→ **Übungstext**
• • • • •

Matrox bindet externe Grafikhardware über Glasfaser an
Kritische Computerkomponenten wie z.B. Festplatten, Speicher oder CPUs sollen sich so an einen anderen, sichereren Ort verlagern und dort einfacher warten lassen. "Das schafft Platz und verringert potenzielle Lärm- und Fehlerquellen an der Displaystation" , so Matrox über seine lüfterlose Box mit eingebauter Grafikhardware. Neben vier analogen oder digitalen Bildschirmen (4 x DVI-I) lassen sich über sechs USB-2.0-Schnittstellen Peripherie-Geräte und analoge oder digitale (S/PDIF) Soundsysteme bis zu 250 Meter vom PC entfernt über Glasfaser anschließen.
Gedacht ist die Matrox Extio vor allem für professionelle Börsenumgebungen, Audiostudios, Leitstellen und Einsatzplanung, Kontroll- und Dispatch-Center oder öffentliche Informationsdisplays. Dem Hersteller zufolge ermöglicht die Auslagerung der Grafikhardware über Glasfaser eine höhere Integration und eine bessere Bildqualität als vergleichbare Ethernet-basierte KVM-Extender-Lösungen.
Die Auslieferung der Matrox Extio F1400 soll im 2. Quartal 2006 beginnen. Den Preis nannte Matrox nicht.

• • • • •

→ **Gegebene Angaben**
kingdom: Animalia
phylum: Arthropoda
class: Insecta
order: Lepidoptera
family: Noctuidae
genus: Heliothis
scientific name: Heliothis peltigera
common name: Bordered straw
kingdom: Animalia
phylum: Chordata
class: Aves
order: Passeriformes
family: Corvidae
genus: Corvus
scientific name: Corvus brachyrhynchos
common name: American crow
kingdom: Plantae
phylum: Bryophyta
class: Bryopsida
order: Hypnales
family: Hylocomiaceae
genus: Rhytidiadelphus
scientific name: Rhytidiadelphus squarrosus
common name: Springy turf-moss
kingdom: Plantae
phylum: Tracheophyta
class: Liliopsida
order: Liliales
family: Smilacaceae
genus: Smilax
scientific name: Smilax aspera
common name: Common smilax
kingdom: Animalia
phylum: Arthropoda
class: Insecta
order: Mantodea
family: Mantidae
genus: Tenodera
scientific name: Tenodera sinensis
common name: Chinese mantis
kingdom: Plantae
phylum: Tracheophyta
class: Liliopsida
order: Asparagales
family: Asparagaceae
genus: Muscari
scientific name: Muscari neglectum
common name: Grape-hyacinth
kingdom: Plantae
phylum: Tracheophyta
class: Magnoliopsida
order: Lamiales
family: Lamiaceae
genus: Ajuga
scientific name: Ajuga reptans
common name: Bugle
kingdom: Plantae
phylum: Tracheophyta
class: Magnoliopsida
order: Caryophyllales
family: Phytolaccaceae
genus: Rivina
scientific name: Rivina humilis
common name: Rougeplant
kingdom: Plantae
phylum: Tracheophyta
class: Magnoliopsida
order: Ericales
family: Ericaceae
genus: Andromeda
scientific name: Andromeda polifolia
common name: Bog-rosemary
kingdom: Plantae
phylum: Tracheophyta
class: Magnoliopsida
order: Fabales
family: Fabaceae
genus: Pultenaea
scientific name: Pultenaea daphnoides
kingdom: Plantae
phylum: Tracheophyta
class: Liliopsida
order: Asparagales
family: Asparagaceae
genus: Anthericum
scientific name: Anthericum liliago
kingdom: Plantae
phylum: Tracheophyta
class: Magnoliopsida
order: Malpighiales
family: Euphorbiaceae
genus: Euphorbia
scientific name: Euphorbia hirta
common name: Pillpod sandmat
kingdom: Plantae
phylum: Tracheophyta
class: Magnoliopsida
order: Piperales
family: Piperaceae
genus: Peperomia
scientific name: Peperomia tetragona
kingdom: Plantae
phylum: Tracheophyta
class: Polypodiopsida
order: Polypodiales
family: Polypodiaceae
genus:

• • • • •

→ **Verständnis prüfen**
1. Nenne alle Einsatzbereiche, für die die Matrox Extio laut Übungstext vor allem gedacht ist.
2. Wann soll laut Übungstext die Auslieferung der Matrox Extio F1400 beginnen?
Die Zeilen stammen aus einer anderen Quelle als der Übungstext.

→ **Lösungen zur Übung**
1. professionelle Börsenumgebungen, Audiostudios, Leitstellen und Einsatzplanung, Kontroll- und Dispatch-Center, öffentliche Informationsdisplays

2. Im 2. Quartal 2006.